TASK: Starting from the line that contains "Every image in", give back every line through the end of the listing exactly as written and no other line.
EXERCISE INPUT Block Start
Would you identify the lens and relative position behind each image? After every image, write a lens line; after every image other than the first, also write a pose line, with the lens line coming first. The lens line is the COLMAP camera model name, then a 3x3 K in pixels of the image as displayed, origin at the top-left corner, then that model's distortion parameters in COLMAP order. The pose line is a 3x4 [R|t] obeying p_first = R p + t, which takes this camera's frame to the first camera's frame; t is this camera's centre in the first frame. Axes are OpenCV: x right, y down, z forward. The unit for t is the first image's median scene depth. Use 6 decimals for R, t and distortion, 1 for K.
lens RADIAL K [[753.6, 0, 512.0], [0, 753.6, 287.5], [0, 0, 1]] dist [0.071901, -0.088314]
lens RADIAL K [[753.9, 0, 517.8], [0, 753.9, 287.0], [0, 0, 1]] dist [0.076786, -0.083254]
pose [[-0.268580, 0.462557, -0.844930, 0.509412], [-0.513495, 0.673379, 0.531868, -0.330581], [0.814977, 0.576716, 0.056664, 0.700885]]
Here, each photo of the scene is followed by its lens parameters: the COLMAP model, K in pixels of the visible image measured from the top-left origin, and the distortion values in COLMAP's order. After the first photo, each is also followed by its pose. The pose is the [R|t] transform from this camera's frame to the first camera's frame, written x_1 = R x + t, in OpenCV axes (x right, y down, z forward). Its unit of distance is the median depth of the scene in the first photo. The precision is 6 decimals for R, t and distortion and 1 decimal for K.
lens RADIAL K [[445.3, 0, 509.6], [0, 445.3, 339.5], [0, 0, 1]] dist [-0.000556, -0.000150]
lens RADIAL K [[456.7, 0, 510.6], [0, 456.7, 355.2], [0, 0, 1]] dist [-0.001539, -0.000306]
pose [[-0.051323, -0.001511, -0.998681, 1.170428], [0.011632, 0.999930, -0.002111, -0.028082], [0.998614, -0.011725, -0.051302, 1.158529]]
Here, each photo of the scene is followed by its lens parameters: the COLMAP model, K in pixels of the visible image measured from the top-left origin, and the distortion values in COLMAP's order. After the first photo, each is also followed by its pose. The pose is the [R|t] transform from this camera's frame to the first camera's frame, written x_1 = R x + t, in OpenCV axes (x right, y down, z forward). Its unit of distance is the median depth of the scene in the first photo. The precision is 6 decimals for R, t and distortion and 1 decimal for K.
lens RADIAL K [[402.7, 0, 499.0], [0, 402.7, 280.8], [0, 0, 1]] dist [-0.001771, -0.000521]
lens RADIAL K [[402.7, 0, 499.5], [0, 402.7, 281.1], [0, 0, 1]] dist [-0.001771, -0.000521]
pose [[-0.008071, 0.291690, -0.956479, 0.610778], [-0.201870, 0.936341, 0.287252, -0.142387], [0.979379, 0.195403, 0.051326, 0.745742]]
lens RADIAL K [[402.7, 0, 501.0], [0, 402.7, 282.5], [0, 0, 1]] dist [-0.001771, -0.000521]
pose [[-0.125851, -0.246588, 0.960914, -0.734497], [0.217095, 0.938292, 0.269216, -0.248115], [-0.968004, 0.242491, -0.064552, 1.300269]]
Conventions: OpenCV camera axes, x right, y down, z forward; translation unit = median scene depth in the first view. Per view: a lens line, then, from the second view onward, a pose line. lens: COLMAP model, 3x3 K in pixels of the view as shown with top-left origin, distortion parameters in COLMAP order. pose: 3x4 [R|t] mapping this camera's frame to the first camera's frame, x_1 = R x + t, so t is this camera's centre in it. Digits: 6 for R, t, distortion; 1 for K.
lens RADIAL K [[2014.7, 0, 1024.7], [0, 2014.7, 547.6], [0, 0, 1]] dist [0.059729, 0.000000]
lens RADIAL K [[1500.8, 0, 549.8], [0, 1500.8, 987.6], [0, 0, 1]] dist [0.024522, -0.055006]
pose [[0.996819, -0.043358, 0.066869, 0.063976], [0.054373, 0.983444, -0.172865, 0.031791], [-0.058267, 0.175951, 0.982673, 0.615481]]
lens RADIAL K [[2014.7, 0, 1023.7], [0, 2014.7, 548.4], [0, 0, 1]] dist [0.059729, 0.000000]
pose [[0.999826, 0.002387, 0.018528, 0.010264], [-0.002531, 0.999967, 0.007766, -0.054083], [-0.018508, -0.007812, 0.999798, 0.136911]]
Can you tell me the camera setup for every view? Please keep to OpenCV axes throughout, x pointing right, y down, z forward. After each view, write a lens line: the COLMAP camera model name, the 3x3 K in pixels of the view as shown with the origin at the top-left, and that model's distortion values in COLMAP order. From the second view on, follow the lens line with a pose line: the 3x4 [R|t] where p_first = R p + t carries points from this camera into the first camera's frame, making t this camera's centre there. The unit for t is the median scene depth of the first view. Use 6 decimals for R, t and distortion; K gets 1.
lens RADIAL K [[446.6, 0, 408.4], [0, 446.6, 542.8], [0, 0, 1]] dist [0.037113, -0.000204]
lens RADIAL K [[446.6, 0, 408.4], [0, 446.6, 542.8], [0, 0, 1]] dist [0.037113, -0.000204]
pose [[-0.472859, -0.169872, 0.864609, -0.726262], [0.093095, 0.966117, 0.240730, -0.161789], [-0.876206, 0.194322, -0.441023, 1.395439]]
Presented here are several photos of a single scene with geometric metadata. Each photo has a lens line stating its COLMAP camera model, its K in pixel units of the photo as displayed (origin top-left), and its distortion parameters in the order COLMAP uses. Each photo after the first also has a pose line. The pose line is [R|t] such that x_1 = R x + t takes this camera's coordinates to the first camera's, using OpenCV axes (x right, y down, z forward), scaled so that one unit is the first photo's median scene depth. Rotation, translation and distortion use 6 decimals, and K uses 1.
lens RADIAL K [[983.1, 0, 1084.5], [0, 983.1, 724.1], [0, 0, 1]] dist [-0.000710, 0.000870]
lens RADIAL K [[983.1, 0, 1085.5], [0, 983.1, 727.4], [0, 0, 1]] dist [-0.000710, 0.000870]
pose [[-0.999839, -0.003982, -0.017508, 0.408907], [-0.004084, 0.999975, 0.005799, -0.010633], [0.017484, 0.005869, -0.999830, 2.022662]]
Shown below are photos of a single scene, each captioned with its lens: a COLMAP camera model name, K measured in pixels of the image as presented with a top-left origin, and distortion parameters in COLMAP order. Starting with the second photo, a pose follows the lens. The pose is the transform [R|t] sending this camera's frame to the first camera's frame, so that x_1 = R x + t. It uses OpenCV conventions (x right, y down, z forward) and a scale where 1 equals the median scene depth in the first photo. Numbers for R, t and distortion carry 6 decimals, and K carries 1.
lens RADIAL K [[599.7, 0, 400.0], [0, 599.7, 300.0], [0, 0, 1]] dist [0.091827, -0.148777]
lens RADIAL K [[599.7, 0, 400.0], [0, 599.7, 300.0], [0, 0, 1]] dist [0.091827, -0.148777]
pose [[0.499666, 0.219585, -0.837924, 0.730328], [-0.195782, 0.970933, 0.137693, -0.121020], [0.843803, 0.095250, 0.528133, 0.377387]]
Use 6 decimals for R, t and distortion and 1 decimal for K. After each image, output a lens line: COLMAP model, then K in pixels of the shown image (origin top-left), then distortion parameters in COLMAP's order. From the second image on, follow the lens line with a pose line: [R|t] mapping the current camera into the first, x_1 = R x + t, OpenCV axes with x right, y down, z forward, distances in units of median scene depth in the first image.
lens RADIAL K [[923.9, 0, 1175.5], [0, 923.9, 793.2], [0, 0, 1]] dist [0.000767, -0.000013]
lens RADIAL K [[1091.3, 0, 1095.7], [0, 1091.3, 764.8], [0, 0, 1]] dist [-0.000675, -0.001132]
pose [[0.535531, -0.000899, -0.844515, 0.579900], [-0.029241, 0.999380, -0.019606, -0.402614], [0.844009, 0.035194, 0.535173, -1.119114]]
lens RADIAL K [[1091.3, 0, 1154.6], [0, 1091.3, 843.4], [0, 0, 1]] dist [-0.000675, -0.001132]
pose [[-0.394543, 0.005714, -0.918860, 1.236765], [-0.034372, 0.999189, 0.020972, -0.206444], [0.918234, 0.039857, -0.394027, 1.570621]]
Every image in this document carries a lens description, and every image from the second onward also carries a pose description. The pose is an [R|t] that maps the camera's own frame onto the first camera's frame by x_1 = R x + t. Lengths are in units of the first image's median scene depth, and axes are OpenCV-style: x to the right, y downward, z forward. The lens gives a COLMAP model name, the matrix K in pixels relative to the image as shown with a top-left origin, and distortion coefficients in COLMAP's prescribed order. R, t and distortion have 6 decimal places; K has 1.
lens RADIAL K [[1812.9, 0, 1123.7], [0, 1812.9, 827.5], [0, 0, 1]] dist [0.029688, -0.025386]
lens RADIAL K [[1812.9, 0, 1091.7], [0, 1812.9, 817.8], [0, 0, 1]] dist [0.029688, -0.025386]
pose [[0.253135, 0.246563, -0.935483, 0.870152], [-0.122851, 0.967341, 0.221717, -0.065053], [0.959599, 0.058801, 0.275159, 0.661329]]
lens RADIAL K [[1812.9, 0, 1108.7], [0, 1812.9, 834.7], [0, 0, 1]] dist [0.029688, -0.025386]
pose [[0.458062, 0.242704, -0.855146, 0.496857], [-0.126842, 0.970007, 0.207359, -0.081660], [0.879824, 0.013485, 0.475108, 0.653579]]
EXERCISE INPUT Block End
EXERCISE RESPONSE:
Every image in this document carries a lens description, and every image from the second onward also carries a pose description. The pose is an [R|t] that maps the camera's own frame onto the first camera's frame by x_1 = R x + t. Lengths are in units of the first image's median scene depth, and axes are OpenCV-style: x to the right, y downward, z forward. The lens gives a COLMAP model name, the matrix K in pixels relative to the image as shown with a top-left origin, and distortion coefficients in COLMAP's prescribed order. R, t and distortion have 6 decimal places; K has 1.
lens RADIAL K [[1812.9, 0, 1123.7], [0, 1812.9, 827.5], [0, 0, 1]] dist [0.029688, -0.025386]
lens RADIAL K [[1812.9, 0, 1091.7], [0, 1812.9, 817.8], [0, 0, 1]] dist [0.029688, -0.025386]
pose [[0.253135, 0.246563, -0.935483, 0.870152], [-0.122851, 0.967341, 0.221717, -0.065053], [0.959599, 0.058801, 0.275159, 0.661329]]
lens RADIAL K [[1812.9, 0, 1108.7], [0, 1812.9, 834.7], [0, 0, 1]] dist [0.029688, -0.025386]
pose [[0.458062, 0.242704, -0.855146, 0.496857], [-0.126842, 0.970007, 0.207359, -0.081660], [0.879824, 0.013485, 0.475108, 0.653579]]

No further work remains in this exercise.